SoCal grocery workers approve new contract
Union workers at more than 850 Southern California grocery stores overwhelmingly approved a new contract Sunday, bringing to an end more than six months of negotiations with three major grocery chains.
The new four-year contract will provide more than 63,000 members of the United Food and Commercial Workers union with their first raise in five years and also roll back wage and benefit concessions negotiated during the 141-day strike-lockout in 2003-2004.
The average raise for workers under the new contract will be about 40 cents an hour and new employees will be eligible for health benefits sooner. The previous contract had instituted a contentious two-tier system where newer employees received less pay and had to work much longer to receive full benefits.
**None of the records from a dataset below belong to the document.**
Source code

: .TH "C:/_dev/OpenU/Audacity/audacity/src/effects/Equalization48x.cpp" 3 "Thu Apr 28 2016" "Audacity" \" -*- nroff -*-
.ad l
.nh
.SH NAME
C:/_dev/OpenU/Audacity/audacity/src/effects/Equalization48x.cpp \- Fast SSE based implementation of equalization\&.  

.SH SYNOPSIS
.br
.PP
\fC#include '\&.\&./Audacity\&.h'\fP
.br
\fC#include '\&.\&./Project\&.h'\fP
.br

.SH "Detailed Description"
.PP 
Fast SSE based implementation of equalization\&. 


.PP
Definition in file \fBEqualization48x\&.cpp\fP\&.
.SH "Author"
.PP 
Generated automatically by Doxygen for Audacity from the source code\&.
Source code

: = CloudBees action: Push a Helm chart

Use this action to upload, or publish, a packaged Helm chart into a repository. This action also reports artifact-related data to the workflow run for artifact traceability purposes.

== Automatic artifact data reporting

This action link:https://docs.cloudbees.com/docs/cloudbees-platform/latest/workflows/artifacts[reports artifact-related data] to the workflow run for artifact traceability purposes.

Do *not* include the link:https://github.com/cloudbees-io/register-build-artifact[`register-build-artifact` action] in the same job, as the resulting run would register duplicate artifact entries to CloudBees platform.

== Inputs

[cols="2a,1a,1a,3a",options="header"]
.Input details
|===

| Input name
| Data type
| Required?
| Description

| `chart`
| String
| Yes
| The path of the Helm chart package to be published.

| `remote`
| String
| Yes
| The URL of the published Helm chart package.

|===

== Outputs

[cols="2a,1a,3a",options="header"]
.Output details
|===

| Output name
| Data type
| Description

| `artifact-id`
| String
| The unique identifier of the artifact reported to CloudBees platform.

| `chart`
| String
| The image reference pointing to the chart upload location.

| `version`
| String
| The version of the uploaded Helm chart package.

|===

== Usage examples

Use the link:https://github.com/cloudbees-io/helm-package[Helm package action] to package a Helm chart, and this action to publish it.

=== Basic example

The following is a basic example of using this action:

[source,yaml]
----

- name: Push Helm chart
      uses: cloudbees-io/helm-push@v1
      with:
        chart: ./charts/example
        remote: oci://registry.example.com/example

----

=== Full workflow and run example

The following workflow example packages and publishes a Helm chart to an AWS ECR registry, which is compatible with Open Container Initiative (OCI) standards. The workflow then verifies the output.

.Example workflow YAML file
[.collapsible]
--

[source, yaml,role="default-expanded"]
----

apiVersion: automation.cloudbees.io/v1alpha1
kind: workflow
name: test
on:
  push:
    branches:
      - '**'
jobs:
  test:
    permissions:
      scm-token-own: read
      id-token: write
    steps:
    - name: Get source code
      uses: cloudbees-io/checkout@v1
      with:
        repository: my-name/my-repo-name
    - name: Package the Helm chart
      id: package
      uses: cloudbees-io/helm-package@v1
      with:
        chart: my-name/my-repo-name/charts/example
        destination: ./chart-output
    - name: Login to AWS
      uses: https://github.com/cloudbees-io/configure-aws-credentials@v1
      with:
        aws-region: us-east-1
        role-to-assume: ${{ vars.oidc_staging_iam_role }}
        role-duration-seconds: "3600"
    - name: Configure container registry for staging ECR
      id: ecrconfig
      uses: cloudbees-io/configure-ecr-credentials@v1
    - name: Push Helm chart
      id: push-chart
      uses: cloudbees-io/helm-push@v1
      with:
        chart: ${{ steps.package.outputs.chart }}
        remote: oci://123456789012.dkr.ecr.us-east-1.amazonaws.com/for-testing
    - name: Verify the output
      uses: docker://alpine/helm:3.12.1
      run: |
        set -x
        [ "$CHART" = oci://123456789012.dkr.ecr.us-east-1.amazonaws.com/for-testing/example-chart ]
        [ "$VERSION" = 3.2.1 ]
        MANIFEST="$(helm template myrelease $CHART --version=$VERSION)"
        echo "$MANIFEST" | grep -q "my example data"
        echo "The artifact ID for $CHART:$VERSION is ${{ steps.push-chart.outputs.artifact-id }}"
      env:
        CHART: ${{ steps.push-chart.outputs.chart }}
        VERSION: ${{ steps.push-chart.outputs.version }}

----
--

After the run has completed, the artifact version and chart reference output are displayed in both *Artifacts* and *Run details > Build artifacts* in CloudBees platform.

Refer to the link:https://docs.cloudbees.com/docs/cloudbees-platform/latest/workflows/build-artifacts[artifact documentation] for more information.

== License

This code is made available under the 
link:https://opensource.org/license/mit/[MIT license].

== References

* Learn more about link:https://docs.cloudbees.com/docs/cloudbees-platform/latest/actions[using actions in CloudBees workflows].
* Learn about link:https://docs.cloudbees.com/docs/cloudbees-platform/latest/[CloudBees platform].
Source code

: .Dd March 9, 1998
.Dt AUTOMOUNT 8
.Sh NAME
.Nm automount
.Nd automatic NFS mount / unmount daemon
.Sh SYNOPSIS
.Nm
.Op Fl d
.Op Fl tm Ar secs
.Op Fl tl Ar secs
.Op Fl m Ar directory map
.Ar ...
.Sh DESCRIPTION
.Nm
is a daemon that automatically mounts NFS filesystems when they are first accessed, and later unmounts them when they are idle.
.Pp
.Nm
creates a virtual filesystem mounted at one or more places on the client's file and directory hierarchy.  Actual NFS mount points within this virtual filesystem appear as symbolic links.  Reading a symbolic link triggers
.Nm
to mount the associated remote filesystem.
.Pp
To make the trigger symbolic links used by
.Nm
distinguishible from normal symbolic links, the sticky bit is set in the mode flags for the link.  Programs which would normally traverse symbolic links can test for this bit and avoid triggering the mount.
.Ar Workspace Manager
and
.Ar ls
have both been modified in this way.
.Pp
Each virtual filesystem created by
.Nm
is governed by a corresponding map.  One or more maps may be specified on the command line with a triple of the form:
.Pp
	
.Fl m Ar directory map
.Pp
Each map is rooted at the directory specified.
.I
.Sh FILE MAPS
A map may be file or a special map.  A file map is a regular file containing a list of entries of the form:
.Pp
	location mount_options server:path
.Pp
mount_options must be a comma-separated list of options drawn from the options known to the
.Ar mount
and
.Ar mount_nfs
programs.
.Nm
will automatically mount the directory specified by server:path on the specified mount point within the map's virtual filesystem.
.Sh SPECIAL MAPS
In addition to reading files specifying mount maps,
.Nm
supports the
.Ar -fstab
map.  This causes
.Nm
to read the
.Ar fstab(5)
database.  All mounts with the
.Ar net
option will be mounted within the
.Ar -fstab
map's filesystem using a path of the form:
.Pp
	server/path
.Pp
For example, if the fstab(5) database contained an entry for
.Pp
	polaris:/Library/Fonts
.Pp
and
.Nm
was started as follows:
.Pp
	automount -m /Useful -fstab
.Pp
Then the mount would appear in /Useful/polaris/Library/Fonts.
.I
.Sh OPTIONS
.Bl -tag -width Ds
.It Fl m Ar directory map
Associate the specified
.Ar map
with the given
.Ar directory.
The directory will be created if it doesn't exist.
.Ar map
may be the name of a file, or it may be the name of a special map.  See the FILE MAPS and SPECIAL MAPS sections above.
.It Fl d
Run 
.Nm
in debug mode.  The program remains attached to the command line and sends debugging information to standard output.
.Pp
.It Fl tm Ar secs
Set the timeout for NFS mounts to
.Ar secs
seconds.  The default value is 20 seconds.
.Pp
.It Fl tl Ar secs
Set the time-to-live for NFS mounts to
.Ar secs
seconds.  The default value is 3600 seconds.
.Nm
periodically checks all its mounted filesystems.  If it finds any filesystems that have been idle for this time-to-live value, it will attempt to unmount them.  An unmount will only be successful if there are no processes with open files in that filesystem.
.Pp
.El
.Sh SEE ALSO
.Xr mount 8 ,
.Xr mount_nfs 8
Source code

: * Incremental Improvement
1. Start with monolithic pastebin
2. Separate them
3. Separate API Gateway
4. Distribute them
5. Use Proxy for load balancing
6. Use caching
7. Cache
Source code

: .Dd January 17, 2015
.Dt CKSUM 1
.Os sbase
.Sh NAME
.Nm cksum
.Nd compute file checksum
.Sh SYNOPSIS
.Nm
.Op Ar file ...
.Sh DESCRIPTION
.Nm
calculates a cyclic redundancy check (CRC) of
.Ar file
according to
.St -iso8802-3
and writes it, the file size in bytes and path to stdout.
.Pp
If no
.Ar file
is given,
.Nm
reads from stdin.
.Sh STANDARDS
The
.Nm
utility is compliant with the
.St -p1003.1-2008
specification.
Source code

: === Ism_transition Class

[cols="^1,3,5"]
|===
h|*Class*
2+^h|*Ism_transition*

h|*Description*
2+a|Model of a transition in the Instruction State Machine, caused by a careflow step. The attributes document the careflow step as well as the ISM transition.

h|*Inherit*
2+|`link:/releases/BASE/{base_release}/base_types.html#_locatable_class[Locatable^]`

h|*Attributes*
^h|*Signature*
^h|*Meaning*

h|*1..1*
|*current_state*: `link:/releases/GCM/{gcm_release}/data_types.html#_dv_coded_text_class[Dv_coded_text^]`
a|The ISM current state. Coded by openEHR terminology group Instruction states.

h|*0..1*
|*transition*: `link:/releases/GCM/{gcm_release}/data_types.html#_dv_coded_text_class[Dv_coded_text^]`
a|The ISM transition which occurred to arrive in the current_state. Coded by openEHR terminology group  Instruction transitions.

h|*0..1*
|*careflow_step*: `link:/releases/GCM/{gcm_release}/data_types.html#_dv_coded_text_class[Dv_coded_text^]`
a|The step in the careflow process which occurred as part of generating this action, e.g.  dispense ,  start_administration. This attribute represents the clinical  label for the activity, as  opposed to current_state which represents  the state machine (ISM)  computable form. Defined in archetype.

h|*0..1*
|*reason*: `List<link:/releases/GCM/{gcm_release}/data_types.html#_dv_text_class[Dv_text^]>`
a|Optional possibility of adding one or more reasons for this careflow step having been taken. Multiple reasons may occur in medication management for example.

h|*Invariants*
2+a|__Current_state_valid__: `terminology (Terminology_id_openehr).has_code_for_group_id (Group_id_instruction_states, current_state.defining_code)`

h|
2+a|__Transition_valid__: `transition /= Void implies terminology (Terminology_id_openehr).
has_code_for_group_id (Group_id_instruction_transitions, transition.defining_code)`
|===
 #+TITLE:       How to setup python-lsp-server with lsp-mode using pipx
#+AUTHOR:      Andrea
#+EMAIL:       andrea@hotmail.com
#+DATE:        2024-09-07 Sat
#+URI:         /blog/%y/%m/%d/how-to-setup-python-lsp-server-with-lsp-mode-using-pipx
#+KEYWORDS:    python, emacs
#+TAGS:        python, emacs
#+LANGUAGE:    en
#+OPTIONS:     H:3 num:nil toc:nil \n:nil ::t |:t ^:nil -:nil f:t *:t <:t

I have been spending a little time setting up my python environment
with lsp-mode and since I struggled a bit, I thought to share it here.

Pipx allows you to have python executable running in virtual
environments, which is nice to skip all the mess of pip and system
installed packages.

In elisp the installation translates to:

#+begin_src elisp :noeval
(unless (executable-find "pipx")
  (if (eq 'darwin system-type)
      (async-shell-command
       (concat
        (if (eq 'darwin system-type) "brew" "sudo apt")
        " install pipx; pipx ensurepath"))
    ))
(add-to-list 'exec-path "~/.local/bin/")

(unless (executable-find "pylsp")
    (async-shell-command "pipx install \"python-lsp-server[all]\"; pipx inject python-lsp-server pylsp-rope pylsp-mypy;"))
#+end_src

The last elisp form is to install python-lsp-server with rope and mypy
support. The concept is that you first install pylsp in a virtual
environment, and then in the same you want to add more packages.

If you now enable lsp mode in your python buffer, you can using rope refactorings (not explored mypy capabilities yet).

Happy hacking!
The new contract eliminated the two-tier system.
The contract also restructures the workers' current health care plan, providing each employee with health reimbursement accounts and 100 percent coverage of preventive care procedures.
Union members approved the new contract by a margin of 87 percent to 13 percent in the weekend vote, with more than half of the eligible members casting ballots.
Representatives for the chains — Safeway Inc.’s Vons and Pavilions units, Kroger Co.’s Ralphs chain, and Supervalu's Albertsons — had predicted last week that the union members would approve the deal.
The union had been negotiating with the chains since the previous contract between the chains and union workers expired in March. The previous contract had been automatically extending on a day-to-day basis while negotiations continued.
The five-month strike in late 2003 and early 2004 put nearly 70,000 grocery workers in southern and central California on the picket lines. The acrimonious strike by the union and lockout of employees by some chains eventually cost supermarkets $2.5 billion in profits.